Start of INFORMATION SUPPLIED

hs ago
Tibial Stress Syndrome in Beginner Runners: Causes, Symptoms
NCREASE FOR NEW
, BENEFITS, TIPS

End of INFORMATION SUPPLIED
Start of INFORMATION SUPPLIED

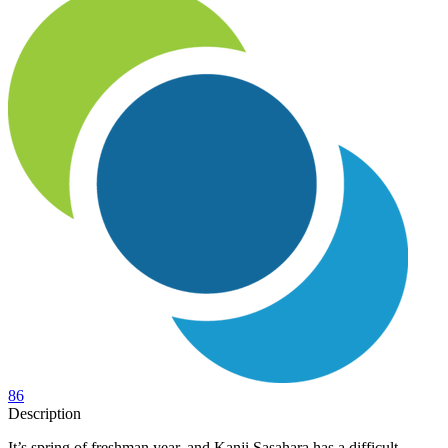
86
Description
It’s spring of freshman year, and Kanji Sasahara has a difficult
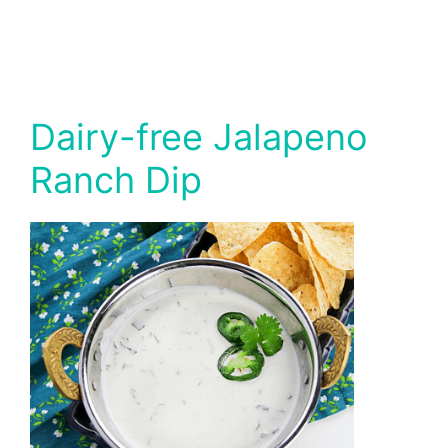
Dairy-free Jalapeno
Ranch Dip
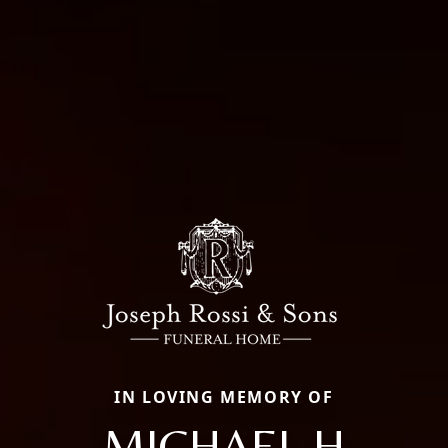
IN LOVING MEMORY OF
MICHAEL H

End of INFORMATION SUPPLIED

:: EXERCISE OBJECTIVE ::
Pick out every line in the entries above that contains the word "Beginner" and copy each one.

:: RESPONSE TO THE TASK ::
Tibial Stress Syndrome in Beginner Runners: Causes, Symptoms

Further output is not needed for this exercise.